The Effect of Thin Ideal Media Images on Women's Self-Objectification, Mood, and Body Image

Author: Brit harper and Marika Tiggemann
Source:

  • Background: Western women are more pressured to the thin ideal of beauty. Magazines have been accused of praising the thin ideal as social norms. There has been a correlation between eating disorders, body dissatisfaction, the drive for thinness, and magazine advertisements. The effects were body dissatisfaction, negative mood, and negative self-perception of physical attractiveness. Fredrickson and Roberts' objectification theory asserts that women are uniquely subjected to cultural and interpersonal experiences in which the female body is inspected, evaluated, and treated as an object valued primarily for its use to others.
  • Argument: The central purpose of this study was to examine whether viewing thin ideal media images would increase state self-objectification, negative affect and body dissatisfaction in young Austrian women.
    ~Participants who view images featuring a thin-idealized woman will exhibit higher state of self-objectification, appearance anxiety, negative mood and body dissatisfaction than participants who view product control images.
    ~ Viewing images featuring thin-idealized woman with men will produce higher levels of state self-objectification, appearance anxiety, negative mood, and body dissatisfaction than images a thin-idealized woman only.

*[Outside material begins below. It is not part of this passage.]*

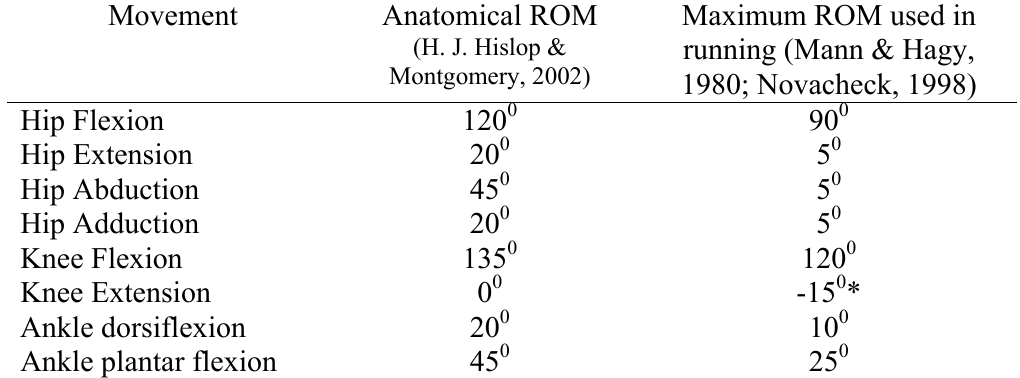
Table 3 : Comparison of normal anatomical range of movement (ROM) and the maximum ROM required for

  • Method: This study included 90 female students. Participants were engaged in a series of questionnaires regarding rating image types from recent fashion magazines, consumer habits, consumer response to advertisement, recall products from advertisement, state of self-objectification before and after viewing advertisements, appearance anxiety, negative mood and body dissatisfaction, and trait self-objectification.
  • Results:
    ~State of Self-Objectification: The state of self-objectification was higher in the thin-idealized conditions than in the product control, but there was no significant difference between female with male advertisements. The results supported hypothesis one, not hypothesis two.
    ~Appearance Anxiety: Anxiety from weight related issues were higher in thin-idealized conditions than product condition, but there was no difference between advertisements with thin women only and women and men.
    ~Negative Mood: Negative mood was more significant with participants that viewed thin idealized images than participants that viewed products control advertisements. There was no difference between women only ads and women and men ads.
    ~Body Dissatisfaction: Participants that viewed thin-idealized ads experienced more body dissatisfaction than participants that viewed product controlled ads. There was no difference between ads with women only or women and men ads.
  • Personal thoughts: I have noticed that the thin-idealized look for women is not solely magazines' and media's fault because it is the type of body most people like on a woman. Preference in women body has changed through out the years. For example, Marilyn Monroe was considered to have a spectacular body back in 1950's. By today standards, she would be considered a plus size. I believe that it is more in the preference of the sex you are trying to attract. I was born and raised in OC with all the exposure to thin-idealized images, but I do not have self-esteem issues if my body is not like the models. Also, my preference in men is not the "ideal" look like the men in magazines. I prefer men that have a bigger build, I find moderate beer bellies are very cute, and hairy men really turns me on. Not your typical "male model" look, but this is what I like and it was not influenced by the media. The media can only portrays what people want to see and most people want to see thin women because they find it attractive. Media only goes with the trends including body preferences.